Ruthie Liberman, a vice president of public policy at the community group EMPath, said at the press conference that many of the people her organization tries to help out of poverty were dogged by the firm. Being harassed by debt collectors can be a barrier to finding a new job or an apartment if a wrongful debt collection has dinged a consumer’s credit score, she said. Liberman described a teacher’s aide she helped who lived on a yearly salary of $20,000 and who was pursued for a purchase she said she never made. When EMPath examined her credit report, they found debts made in other people’s names.
“What got us in the gut was when she told us that most nights her dinner consists of a 25-cent can of soup that she buys from the bin of cans at the supermarket that are all banged up,” Liberman said.
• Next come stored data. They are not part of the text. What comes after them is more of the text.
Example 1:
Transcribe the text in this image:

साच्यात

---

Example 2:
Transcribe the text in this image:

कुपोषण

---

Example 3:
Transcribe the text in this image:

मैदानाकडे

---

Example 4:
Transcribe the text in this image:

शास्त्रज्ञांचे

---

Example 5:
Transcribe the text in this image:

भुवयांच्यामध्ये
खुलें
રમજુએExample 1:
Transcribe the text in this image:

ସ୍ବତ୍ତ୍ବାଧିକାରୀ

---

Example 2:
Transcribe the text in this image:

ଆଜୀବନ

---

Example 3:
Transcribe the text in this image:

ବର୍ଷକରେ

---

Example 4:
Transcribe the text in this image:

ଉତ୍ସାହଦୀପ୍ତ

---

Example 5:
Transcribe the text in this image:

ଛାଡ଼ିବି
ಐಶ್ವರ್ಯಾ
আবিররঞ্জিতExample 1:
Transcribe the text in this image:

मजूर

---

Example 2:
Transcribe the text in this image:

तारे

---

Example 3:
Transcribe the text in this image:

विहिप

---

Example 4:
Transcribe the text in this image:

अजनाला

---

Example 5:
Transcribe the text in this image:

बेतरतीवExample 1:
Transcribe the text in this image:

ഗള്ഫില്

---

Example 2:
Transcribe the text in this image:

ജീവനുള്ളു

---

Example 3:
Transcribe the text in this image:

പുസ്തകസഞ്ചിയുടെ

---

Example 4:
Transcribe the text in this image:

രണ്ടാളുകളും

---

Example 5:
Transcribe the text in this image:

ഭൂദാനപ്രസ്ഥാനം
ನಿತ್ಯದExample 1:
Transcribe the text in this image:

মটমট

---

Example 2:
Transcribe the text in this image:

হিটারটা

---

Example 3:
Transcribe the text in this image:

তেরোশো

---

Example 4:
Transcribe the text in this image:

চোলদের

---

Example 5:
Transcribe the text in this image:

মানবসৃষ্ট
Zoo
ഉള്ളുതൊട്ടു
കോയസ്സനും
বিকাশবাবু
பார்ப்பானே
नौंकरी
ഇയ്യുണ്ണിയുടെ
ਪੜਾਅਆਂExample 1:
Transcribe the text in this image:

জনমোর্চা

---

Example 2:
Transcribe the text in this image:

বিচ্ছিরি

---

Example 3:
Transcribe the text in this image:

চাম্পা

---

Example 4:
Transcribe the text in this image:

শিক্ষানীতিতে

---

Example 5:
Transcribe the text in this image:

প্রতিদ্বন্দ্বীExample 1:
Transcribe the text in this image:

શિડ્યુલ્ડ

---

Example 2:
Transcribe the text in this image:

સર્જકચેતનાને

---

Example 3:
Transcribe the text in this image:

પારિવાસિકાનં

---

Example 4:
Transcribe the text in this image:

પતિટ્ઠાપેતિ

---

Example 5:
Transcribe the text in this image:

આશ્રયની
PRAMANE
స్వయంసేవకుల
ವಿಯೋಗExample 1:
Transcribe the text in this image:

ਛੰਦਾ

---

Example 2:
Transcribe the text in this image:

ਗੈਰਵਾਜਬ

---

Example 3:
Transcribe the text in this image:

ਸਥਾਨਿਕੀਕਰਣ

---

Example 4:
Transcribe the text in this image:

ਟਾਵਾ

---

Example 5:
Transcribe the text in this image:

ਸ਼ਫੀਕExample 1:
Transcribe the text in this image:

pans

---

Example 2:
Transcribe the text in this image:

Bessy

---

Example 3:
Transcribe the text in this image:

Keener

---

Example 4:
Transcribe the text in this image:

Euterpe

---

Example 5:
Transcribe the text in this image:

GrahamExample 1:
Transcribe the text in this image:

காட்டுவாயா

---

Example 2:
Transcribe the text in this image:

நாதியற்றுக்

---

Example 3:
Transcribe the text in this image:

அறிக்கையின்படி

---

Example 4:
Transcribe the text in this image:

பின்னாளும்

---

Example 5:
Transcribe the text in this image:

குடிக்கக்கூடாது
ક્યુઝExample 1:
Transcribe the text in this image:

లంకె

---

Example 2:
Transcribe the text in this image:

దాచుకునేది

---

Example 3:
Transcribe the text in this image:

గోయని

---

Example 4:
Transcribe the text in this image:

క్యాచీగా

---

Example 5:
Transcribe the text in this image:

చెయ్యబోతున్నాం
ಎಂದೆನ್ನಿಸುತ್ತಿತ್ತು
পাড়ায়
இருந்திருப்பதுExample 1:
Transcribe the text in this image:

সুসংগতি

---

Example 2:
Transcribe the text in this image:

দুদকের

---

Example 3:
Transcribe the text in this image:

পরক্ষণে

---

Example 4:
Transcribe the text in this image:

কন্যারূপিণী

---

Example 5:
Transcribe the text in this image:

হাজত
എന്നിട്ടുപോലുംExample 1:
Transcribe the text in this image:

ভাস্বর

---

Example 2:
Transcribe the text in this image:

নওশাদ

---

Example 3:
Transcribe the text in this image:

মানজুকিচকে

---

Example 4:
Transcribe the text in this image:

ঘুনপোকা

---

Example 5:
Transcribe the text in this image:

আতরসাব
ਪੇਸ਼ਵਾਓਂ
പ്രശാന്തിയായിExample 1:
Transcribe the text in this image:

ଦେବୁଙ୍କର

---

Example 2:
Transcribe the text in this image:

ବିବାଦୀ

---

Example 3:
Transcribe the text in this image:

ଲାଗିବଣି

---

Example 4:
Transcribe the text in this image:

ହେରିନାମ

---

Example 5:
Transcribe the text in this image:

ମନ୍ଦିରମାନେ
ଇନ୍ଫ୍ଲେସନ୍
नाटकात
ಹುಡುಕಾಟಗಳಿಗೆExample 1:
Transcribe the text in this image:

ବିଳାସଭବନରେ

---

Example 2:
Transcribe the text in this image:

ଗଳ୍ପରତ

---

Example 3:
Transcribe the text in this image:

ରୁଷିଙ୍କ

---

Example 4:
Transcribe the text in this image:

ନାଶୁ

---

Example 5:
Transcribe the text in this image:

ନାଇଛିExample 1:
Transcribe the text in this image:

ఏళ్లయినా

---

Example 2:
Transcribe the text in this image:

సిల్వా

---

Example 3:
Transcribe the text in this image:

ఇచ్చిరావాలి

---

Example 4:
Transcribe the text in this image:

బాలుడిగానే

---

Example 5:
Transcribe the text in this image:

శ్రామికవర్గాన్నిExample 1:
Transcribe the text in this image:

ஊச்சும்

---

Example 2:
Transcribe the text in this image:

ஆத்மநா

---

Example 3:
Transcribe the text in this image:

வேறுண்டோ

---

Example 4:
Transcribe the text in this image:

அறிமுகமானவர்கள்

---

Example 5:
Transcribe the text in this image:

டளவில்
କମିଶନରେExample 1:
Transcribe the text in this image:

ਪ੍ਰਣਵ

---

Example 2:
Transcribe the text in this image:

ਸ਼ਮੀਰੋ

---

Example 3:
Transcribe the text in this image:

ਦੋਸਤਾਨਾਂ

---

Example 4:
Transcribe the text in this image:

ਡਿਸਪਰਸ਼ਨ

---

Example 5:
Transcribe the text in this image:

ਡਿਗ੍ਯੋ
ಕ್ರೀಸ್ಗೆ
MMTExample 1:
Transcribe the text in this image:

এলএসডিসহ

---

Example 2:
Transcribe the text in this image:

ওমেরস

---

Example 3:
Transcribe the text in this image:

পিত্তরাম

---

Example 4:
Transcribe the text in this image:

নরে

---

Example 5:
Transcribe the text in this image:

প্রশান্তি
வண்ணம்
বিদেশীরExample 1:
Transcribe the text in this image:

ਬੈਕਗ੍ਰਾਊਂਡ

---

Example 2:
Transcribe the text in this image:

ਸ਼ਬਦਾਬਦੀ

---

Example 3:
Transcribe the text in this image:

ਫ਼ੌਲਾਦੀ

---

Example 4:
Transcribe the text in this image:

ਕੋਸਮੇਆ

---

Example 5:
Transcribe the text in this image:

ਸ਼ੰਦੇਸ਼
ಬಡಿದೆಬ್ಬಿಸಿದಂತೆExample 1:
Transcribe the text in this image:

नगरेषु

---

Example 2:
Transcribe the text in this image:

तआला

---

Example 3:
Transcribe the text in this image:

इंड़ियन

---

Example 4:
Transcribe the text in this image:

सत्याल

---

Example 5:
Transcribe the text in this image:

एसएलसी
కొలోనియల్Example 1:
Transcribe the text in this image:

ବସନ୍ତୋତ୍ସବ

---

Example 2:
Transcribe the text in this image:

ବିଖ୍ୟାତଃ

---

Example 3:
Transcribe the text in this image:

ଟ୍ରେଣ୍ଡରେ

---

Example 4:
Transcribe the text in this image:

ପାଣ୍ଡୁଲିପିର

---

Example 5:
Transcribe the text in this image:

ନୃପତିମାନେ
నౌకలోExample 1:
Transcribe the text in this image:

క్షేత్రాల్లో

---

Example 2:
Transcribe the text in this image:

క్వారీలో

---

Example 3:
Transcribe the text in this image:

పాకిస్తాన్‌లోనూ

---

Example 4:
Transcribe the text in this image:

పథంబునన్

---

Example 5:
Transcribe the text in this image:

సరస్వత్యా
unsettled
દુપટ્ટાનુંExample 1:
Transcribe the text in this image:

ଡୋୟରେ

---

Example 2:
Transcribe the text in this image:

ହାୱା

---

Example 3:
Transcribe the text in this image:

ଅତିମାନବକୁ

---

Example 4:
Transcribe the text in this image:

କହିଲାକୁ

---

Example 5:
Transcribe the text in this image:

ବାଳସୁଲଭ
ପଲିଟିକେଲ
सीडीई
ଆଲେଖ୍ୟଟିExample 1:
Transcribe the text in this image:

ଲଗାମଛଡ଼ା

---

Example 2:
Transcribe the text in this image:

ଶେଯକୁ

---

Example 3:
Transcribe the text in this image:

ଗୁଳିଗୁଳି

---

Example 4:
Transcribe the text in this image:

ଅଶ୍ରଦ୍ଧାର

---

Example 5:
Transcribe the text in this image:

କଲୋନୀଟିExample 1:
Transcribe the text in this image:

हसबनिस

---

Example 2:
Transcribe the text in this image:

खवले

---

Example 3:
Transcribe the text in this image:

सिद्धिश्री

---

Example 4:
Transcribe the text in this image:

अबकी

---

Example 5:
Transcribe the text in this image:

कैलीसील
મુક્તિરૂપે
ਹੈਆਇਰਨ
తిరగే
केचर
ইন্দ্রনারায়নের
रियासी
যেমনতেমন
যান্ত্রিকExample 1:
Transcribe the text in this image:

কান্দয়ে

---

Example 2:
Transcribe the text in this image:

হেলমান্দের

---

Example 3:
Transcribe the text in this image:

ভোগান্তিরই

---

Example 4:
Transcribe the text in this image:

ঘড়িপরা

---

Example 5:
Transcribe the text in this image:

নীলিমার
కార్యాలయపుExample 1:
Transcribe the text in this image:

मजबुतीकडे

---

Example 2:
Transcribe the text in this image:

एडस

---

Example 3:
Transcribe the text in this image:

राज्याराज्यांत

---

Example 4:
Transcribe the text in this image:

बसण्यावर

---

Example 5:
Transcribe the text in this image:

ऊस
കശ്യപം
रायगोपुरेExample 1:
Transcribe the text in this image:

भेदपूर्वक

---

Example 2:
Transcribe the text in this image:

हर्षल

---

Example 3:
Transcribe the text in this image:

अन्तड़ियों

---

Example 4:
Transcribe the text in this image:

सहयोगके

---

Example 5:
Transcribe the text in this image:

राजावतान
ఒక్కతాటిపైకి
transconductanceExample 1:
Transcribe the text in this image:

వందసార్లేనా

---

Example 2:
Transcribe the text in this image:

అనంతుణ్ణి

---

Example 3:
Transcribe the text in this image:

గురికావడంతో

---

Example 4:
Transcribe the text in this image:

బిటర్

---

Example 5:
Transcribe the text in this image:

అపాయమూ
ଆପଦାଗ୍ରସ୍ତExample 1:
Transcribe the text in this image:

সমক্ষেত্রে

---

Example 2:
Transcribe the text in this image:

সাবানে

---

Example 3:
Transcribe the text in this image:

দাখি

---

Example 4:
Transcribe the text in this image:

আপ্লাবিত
On top of the settlement, the firm has also agreed to reform its debt collection practices, Healey said. Lustig will now have to inform consumers about what types of income are exempt from debt collection in the initial notices it sends to consumers, and it will need to procure the appropriate documentation from the debt buyer, confirming that the debt is correct and legitimate.
Healey said at the press conference that her office has yet to determine how many consumers may have been hurt by Lustig’s practices, and she urged potential victims to come forward.
“I anticipate we’ll be able to provide relief to hundreds, if not thousands, of consumers,” Healey said. “It should put notice out there to everybody in this space that we expect you to be fair and square.”